CROSS-REFERENCE TO RELATED APPLICATION

This Application claims priority from a Patent application filed in India having Patent Application No. 202341006420, filed on Feb. 1, 2023, and titled “A STRUCTURE FOR CONSTRUCTING AN ELEVATOR SHAFT”.

FIELD OF INVENTION

Embodiments of the present disclosure relate to the field of elevators and more particularly to a structure for constructing an elevator shaft.

BACKGROUND

An elevator is a machine which transports people and freights between different levels of a structure. The structure may include a building, a maritime vessel and the like. The elevator may include a number of components, such as a cabin, cables, counterweights, guide rails and a motor. The cabin may be used for transporting the people and the freights in an enclosed manner. The motor may be coupled to the cabin via the cables to move the cabin. The guide rails may guide the cabin during motion and the counterweights may provide stability and balance to the cabin during the motion.

Problem requirements
Please list every elevator component that the patent text on elevator shafts above names.

Collected data
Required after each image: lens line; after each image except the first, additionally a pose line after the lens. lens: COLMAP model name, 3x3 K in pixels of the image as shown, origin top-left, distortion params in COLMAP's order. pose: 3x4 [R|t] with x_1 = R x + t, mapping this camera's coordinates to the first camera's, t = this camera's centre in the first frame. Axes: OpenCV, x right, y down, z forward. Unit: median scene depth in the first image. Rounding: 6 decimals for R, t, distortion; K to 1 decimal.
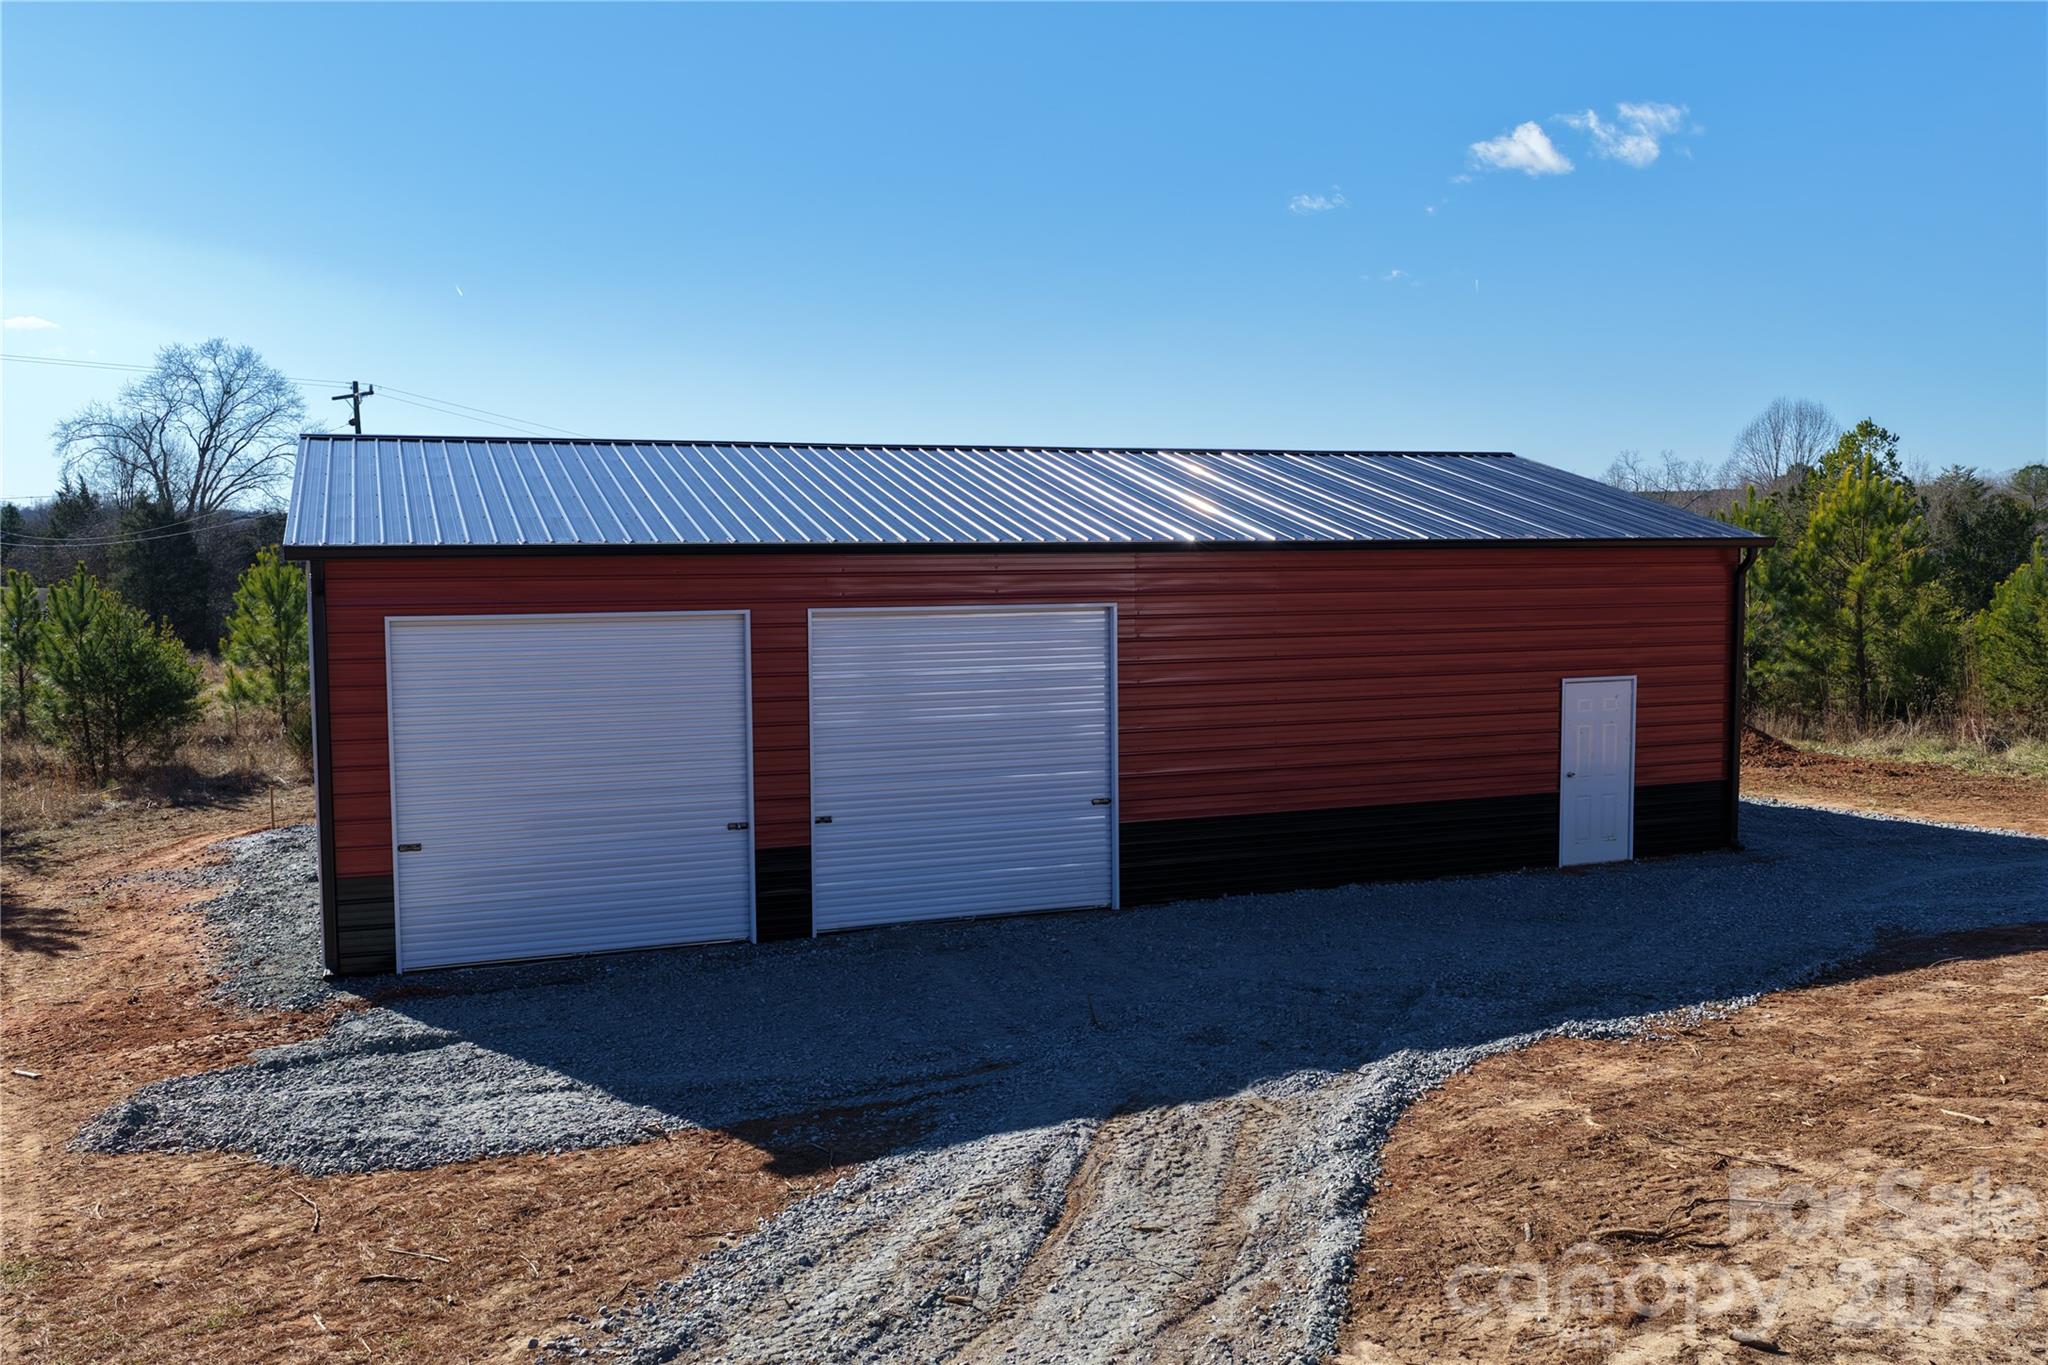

Written response
Cabin, cables, counterweights, guide rails, motor